But please keep in mind, he is only six years old so he is only talking the way a six year old can - brutally honest and as frank as an American Idol judge.
|Yes, I realize he is no longer on American Idol.|
The other morning I was making my son's lunch and he peered into his lunchbox and said, "I wish you could make my lunches more interesting."
Ouch! You see, I try really hard to make dinner a fun event around here, but lunches? Well, let's just say I've been taking a hall pass on lunches ever since he was in preschool.
I find making lunches a total drag and approach the task with as much enthusiasm as clipping my toenails. Yet my husband and I dutifully make his lunches four out of five days a week. Once a week we let him pick a lunch to buy at school and his choices are usually either Mac 'n Cheese or pizza. But on the other days we have the same rotation of sandwich/fruit/vegetable/cracker/cheese stick.

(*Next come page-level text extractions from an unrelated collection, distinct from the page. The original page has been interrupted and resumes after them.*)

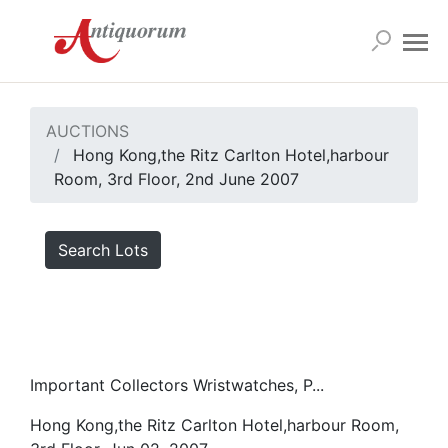
AUCTIONS
Hong Kong,the Ritz Carlton Hotel,harbour
Room, 3rd Floor, 2nd June 2007
Search Lots
Important Collectors Wristwatches, P...
Hong Kong,the Ritz Carlton Hotel,harbour Room,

Kind of boring, right? I am a Lunchbox Loser.
|I don't think my son knows who Pac-Man is.|
I have a slight sneering disdain for those who put too much effort into their kids lunches... and it's totally out of jealousy. I wish I had the time to cut fruit into flowers, create inspirational Bento boxes with a daily theme and make Pac-Man sandwiches. (My big question with those Bento lunches - How do they get them to stay that way till lunchtime? Surely I don't have the only child who throws his backpack with lunchbox inside on the ground. How does it stay all nice and pretty?) Most of all, I swoon over fancy lunchboxes that look like they could solve ALL my lunchbox problems. See below...
|$50 metal lunchbox = Lunch problems solved|
I agree that I have hit the 'repeat' button too many times for his lunches. I thought back to journalism school and decided to interview my son about his lunches and asked pressing questions like, "What is in an interesting lunch? What do you want to see when you open your lunch? Who has the cool lunches at school? What do they eat?" (Eat your heart out Woodward and Bernstein!) His answers were embarrassingly simple: Some kids get chicken nuggets (not going to happen), some kids get wraps, and others get hot pasta in thermos containers, hot dogs with a bun, and slices of pizza. That's it? Seriously? I can do that!
I also searched on the interwebs for some inspiration - I am not looking for gorgeous presentation here, folks, I am looking for something that is a step above a sandwich. I would love to produce lunches like this, this or this, but that isn't going to happen around here.
In my searches, I discovered LunchBox Blues and was inspired to give a few new ideas a try. I made a list of lunch ideas that I keep next to the prep area in my kitchen for inspiration and bought a few supplies like English muffins, pita pockets and tortillas. I prep fruit ahead of time so I am not stuck cutting and seeding a canteloupe five minutes before I leave the house in the morning.
So far the lunches have gone over pretty well. We settled on pasta shells tossed with butter and Parmesan and steamed broccoli from the night before. That was as easy to put together as a sandwich because all I had to do was reheat the meal for his thermos. I've made chicken wraps, banana peanut butter dogs, English muffin pizzas, and egg salad sandwiches. So far he is loving the effort and his empty lunchbox shows this.
It took some harsh words and some creative thinking to get me out of a lunchbox rut. Not bad coming from a person who can easily eat the same sandwich with carrots everyday - IF someone else made it for me.